_What you should do_: Copy the listing below word for word, leaving out the pictures.

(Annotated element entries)
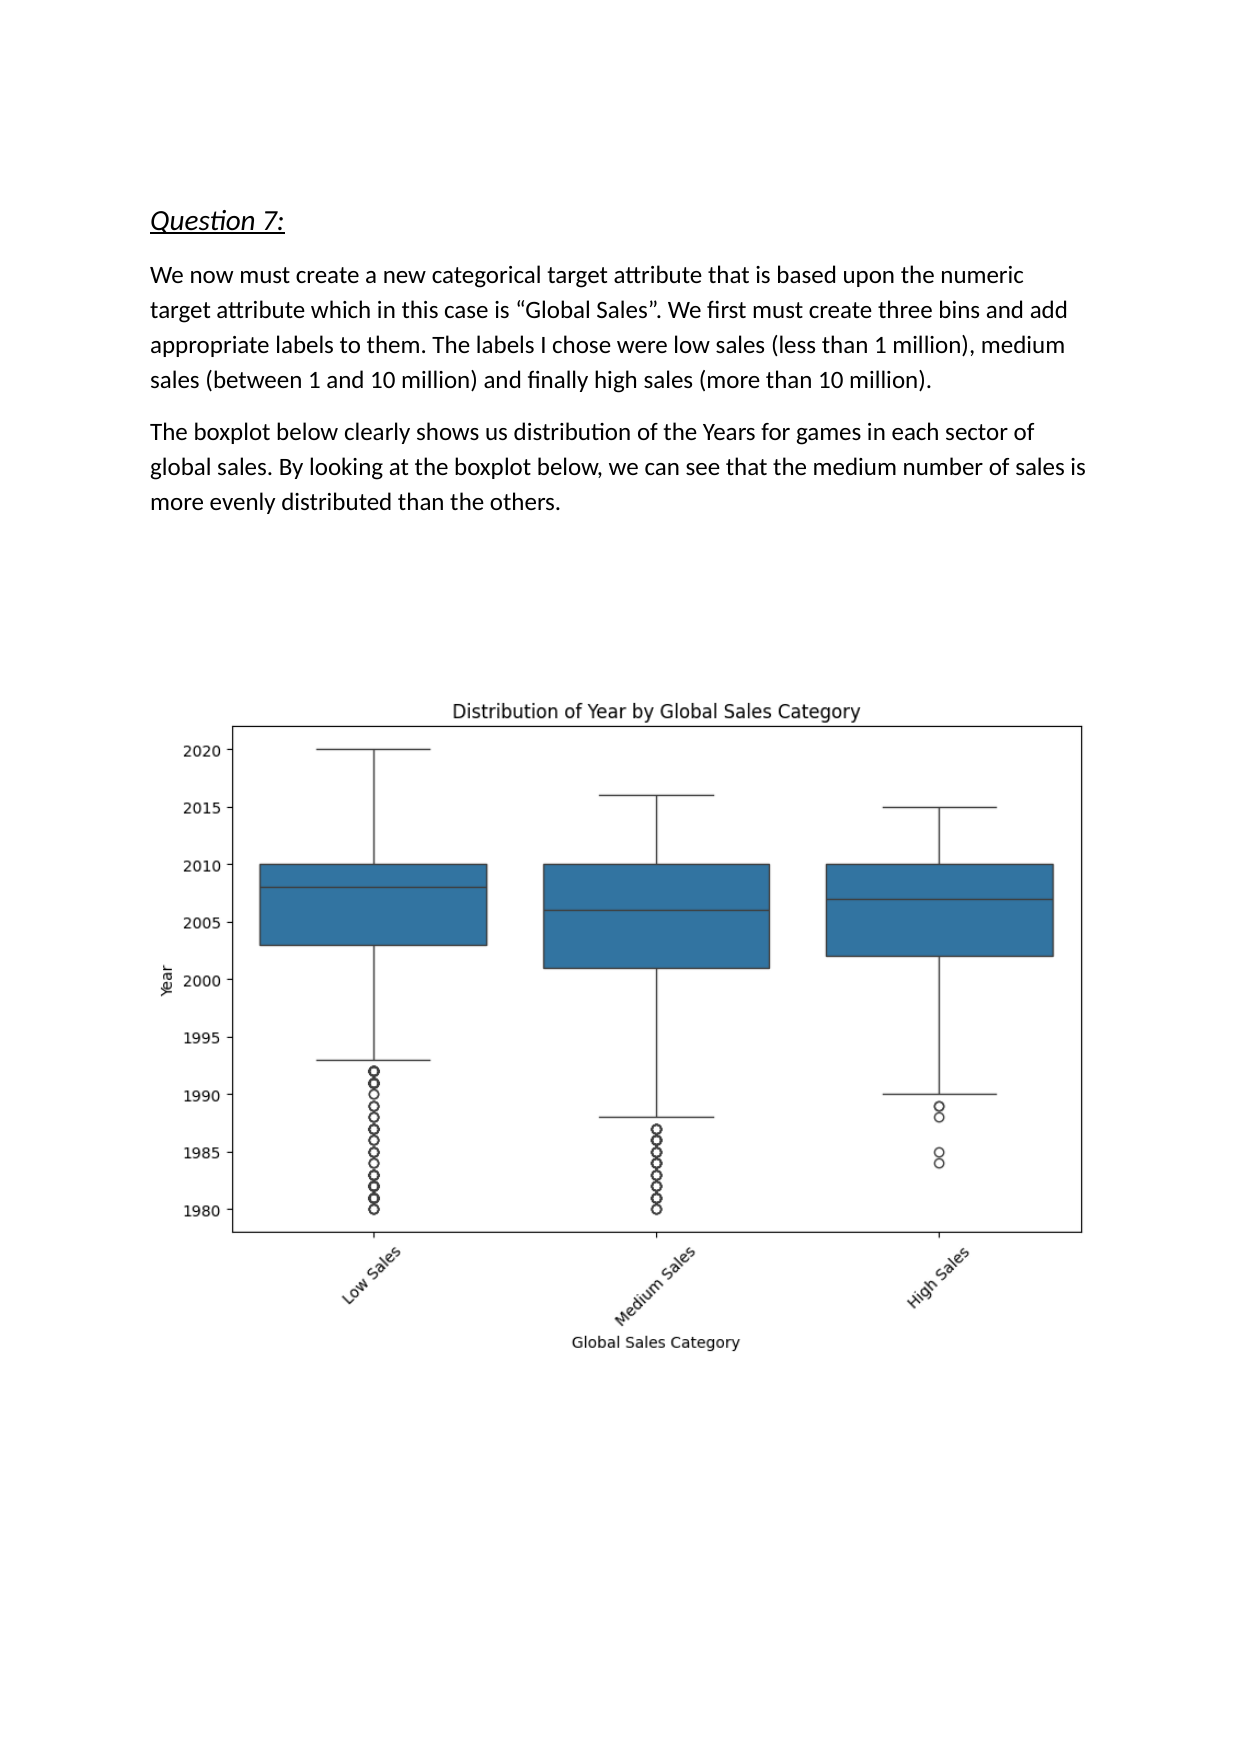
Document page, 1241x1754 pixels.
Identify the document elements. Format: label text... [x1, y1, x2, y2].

text We now must create a new categorical target attribute that is based upon the numeric target attribute which in this case is “Global Sales”. We first must create three bins and add appropriate labels to them. The labels I chose were low sales (less than 1 million), medium sales (between 1 and 10 million) and finally high sales (more than 10 million). [150, 259, 1090, 395]
text The boxplot below clearly shows us distribution of the Years for games in each sector of global sales. By looking at the boxplot below, we can see that the medium number of sales is more evenly distributed than the others. [150, 416, 1090, 516]
text Question 7: [150, 202, 1090, 237]
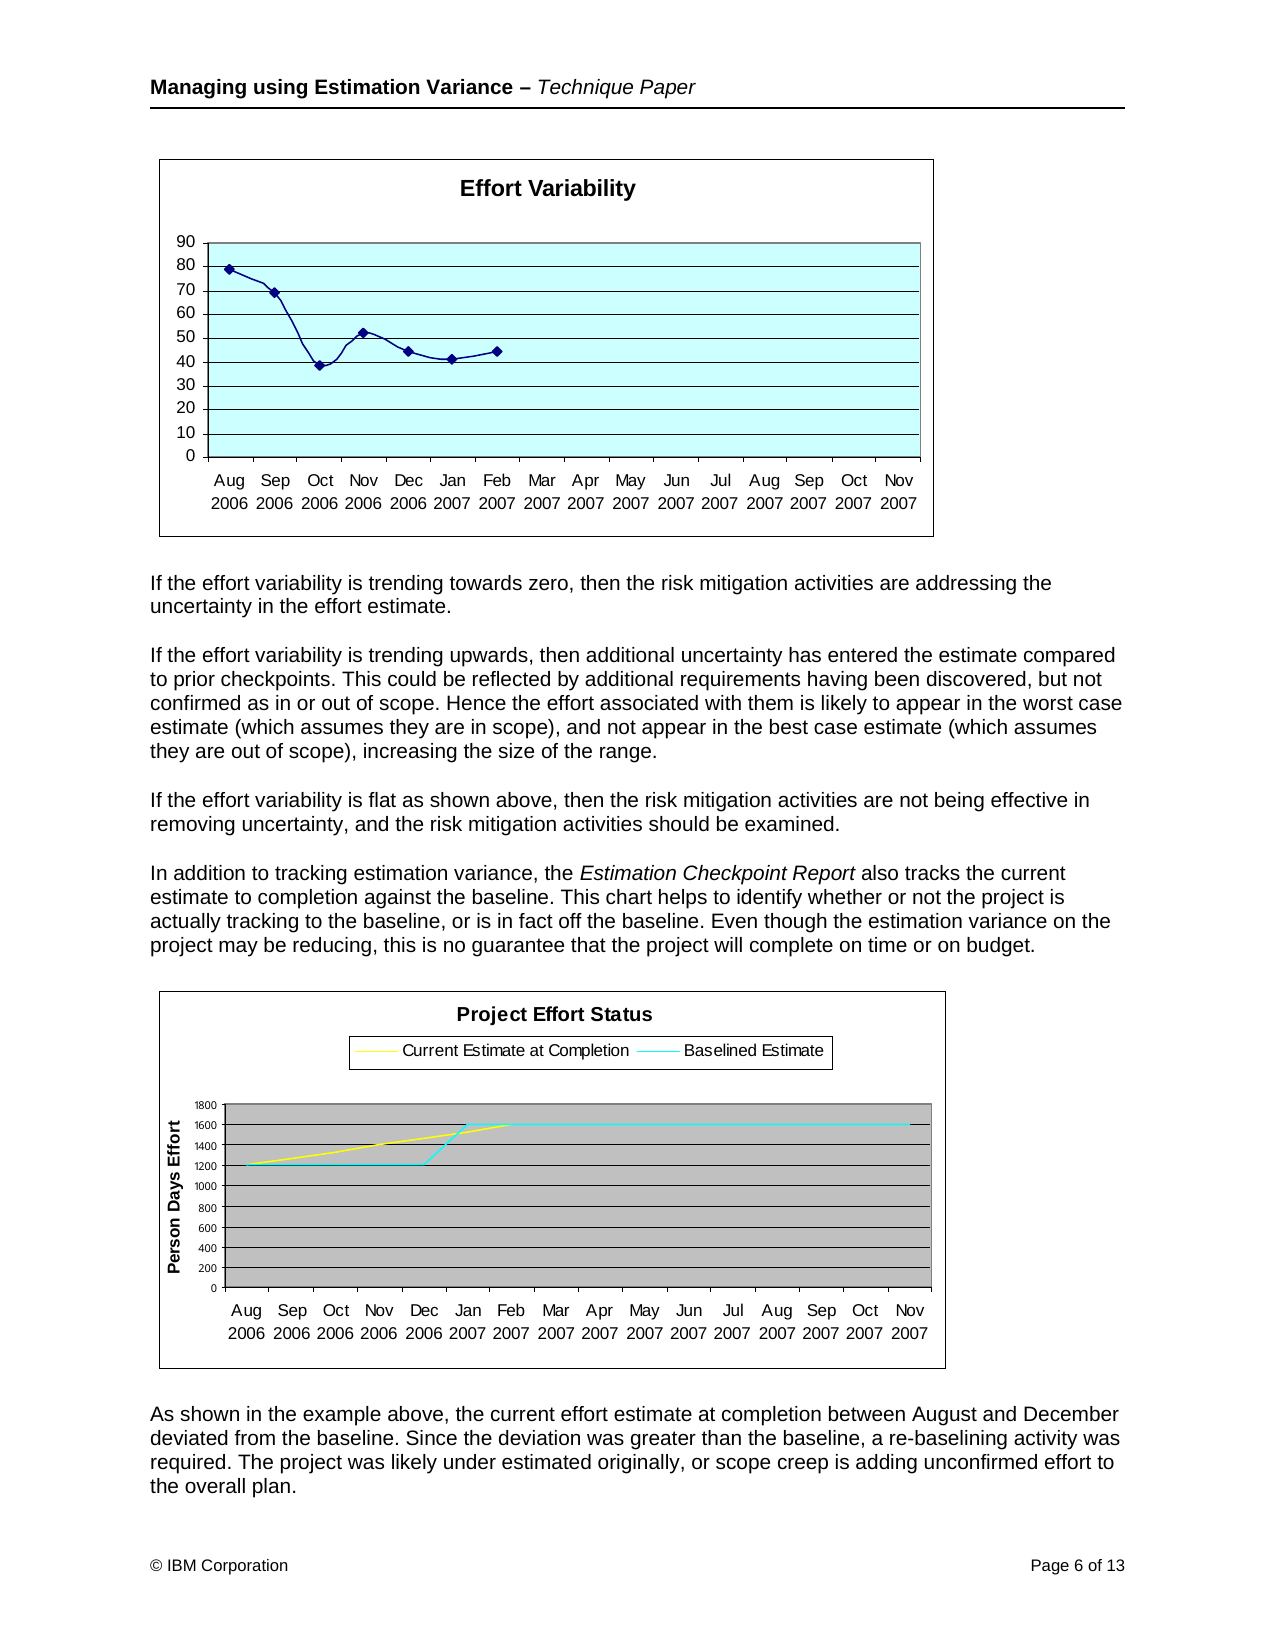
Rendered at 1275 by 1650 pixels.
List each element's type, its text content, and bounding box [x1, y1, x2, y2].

_Reply to the task_:
Document page, 1241x1754 pixels.
Identify the document elements. Format: label text... [x1, y1, x2, y2].

text We now must create a new categorical target attribute that is based upon the numeric target attribute which in this case is “Global Sales”. We first must create three bins and add appropriate labels to them. The labels I chose were low sales (less than 1 million), medium sales (between 1 and 10 million) and finally high sales (more than 10 million). [150, 259, 1090, 395]
text The boxplot below clearly shows us distribution of the Years for games in each sector of global sales. By looking at the boxplot below, we can see that the medium number of sales is more evenly distributed than the others. [150, 416, 1090, 516]
text Question 7: [150, 202, 1090, 237]
Rendered at 1275 by 1650 pixels.
List each element's type, its text content, and bounding box [x1, y1, x2, y2].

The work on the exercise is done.